Il battesimo di umiltà – SANTA CATERINA DA SIENA

29 Aprile 2020

SANTA CATERINA DA SIENA

1Gv 1,5-2,2   Sal 102  

+ Dal Vangelo secondo Matteo (Mt 11,25-30) 

Hai nascosto queste cose ai sapienti e ai dotti e le hai rivelate ai piccoli.

In quel tempo, Gesù disse: 

«Ti rendo lode, Padre, Signore del cielo e della terra, perché hai nascosto queste cose ai sapienti e ai dotti e le hai rivelate ai piccoli. Sì, o Padre, perché così hai deciso nella tua benevolenza. Tutto è stato dato a me dal Padre mio; nessuno conosce il Figlio se non il Padre, e nessuno conosce il Padre se non il Figlio e colui al quale il Figlio vorrà rivelarlo.

Venite a me, voi tutti che siete stanchi e oppressi, e io vi darò ristoro. Prendete il mio giogo sopra di voi e imparate da me, che sono mite e umile di cuore, e troverete ristoro per la vostra vita. Il mio giogo infatti è dolce e il mio peso leggero».

Il battesimo di umiltà

Oggi la Chiesa celebra la festa liturgica di una grande teologa, Santa Caterina da Siena. È annoverata tra le donne sante della Chiesa per la sua sapienza acquisita, non sui libri, ma nel dialogo con il Signore. Caterina, pur essendo una semplice monaca senza una grande istruzione, ha lasciato nei suoi scritti la testimonianza di quella sapienza dei piccoli di cui parla Gesù nel vangelo.
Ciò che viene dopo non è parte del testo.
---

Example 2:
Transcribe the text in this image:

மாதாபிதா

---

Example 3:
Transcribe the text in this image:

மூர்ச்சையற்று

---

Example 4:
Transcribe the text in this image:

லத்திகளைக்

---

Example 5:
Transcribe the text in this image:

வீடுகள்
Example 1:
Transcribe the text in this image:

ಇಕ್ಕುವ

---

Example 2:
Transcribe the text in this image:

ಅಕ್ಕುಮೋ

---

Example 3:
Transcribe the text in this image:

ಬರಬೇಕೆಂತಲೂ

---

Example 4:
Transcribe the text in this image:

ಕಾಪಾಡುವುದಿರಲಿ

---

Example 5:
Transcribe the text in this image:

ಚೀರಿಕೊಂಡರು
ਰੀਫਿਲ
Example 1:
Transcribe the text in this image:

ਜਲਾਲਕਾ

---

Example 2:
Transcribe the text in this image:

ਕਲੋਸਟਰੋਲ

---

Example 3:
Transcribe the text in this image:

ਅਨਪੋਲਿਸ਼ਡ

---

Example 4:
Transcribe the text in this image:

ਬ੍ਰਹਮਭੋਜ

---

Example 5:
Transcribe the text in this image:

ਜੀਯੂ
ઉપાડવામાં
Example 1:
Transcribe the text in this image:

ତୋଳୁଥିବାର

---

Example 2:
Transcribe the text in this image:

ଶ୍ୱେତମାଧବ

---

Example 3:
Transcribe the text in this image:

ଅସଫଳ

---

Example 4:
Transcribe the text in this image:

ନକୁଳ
Pur essendo Figlio egli si fa piccolo davanti al Padre suo per poter ricevere tutto da lui. Le parole di Gesù in questo brano del vangelo di Matteo sono in linea con la riflessione che il capitolo 6 del Vangelo di Giovanni ci sta facendo fare in questo tempo di Pasqua. La folla cerca Gesù per “prenderlo” e a sua volta si lascia prendere dall’ansia. Contro l’idolatria dei bisogni, che ci rendono schiavi della paura, Gesù rivolge l’invito ad andare da Lui per trovare ristoro. Si tratta del riposo dell’anima che Gesù vive quando prega. Davanti alla bontà del Padre si stupisce e gioisce come un bambino. È una gioia serena come quella descritta dal salmista del Sal 130 che parla della sua tranquillità paragonando la vita al bambino che è in braccio a sua madre. Gesù promette di condividere con noi la stessa intimità che lo lega al Padre suo. 
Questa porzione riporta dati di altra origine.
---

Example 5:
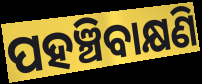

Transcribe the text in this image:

ପହଞ୍ଚିବାକ୍ଷଣି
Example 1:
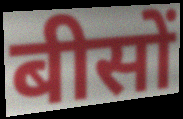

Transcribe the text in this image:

बीसों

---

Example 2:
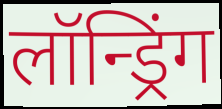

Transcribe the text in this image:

लॉन्ड्रिंग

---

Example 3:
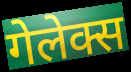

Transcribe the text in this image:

गेलेक्स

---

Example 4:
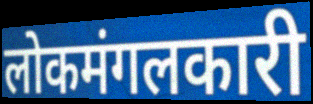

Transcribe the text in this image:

लोकमंगलकारी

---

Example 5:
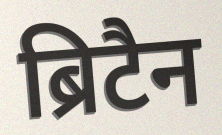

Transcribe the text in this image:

ब्रिटैन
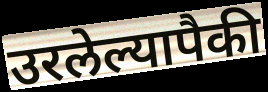
उरलेल्यापैकी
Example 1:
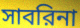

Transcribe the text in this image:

সাবরিনা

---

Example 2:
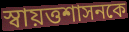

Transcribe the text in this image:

স্বায়ত্তশাসনকে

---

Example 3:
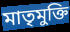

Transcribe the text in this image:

মাতৃমুক্তি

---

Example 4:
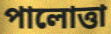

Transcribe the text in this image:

পালোত্তা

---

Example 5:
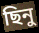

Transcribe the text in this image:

ছিনু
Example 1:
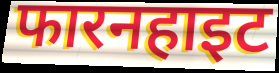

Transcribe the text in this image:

फारनहाइट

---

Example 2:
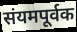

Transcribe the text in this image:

संयमपूर्वक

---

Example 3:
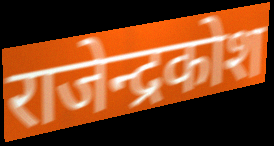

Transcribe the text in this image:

राजेन्द्रकोश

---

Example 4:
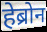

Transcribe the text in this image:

हेब्रोन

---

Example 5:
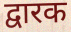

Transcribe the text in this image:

द्वारक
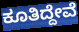
ಕೂತಿದ್ದೇವೆ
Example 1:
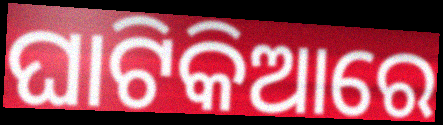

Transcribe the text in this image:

ଘାଟିକିଆରେ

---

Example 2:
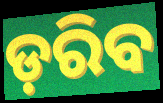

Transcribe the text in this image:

Soprattutto quando sentiamo il peso delle responsabilità e la fatica di essere sempre all’altezza del dovere, dovremmo ricordare a noi stessi che, come Gesù, siamo figli e discepoli del Padre nostro. Questa postura spirituale e psicologica ci restituisce la gioia della scoperta che, al netto delle attese deluse, c’è sempre qualcosa di nuovo e di bello che ci viene donato. Ricordare che siamo discepoli a servizio di Dio e degli altri non ci riporta solamente nei nostri ranghi, e ci fa ritornare all’interno dei nostri confini, ma soprattutto ci fa fare un necessario battesimo d’umiltà.
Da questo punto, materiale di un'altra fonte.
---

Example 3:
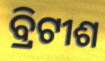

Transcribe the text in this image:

ବ୍ରିଟୀଶ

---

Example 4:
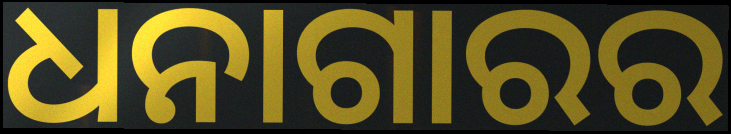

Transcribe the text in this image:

ଧନାଗାରର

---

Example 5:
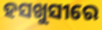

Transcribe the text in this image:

ହସଖୁସୀରେ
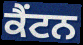
ਕੈਂਟਨ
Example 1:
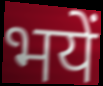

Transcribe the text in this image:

भयें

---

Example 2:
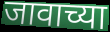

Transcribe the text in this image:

जावाच्या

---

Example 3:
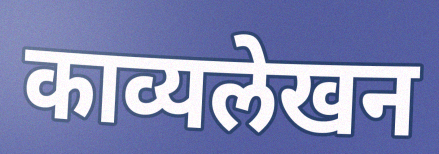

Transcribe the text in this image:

काव्यलेखन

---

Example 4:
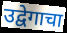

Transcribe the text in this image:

उद्वेगाचा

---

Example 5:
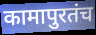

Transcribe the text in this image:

कामापुरतंच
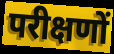
परीक्षणों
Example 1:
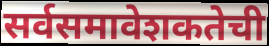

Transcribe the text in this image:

सर्वसमावेशकतेची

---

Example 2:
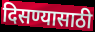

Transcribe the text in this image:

दिसण्यासाठी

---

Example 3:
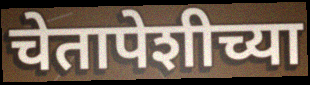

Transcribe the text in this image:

चेतापेशीच्या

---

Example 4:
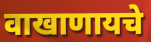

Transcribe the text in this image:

वाखाणायचे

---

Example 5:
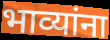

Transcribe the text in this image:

भाव्यांना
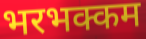
भरभक्कम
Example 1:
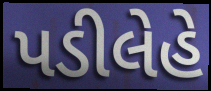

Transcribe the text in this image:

પડીલેહે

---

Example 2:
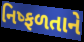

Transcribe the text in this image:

L’umiltà caratterizza la relazione che il Figlio di Dio ha con il Padre, ma anche quella che instaura con noi, i suoi fratelli. Nell’uno e nell’altro caso egli si fa piccolo, cioè si svuota, fa spazio dentro di sé per accogliere l’altro. Nei confronti del Padre, accoglie il suo Spirito, che gli permette di avere nei nostri confronti compassione per poter prendere su di sé i nostri peccati.   

Gesù propone di prendere il suo giogo e imparare da Lui che è mite e umile di cuore. Il giogo, simbolo della relazione, può essere un legame che serra la gola e soffoca, se vissuto solamente come senso di dovere, oppure come esperienza edificante se il vincolo diventa occasione d’incontro, ascolto, accoglienza e condivisione. 

Questo tempo in cui tante voci, contrastanti tra loro, ci disorientano e ci fanno sentire come vasi di creta tra barili di ferro, viviamolo compiendo un pellegrinaggio del cuore verso Gesù. Lui ci aiuterà a verificare che la nostra relazione con Dio e con i fratelli non sia impostata sull’avere, sull’esigere, sulla rivendicazione, ma sulla fiducia, la disponibilità ad ascoltare e accogliere le ragioni degli altri per offrire le nostre in maniera rispettosa e convincente.

Auguro a tutti una serena giornata e vi benedico di cuore!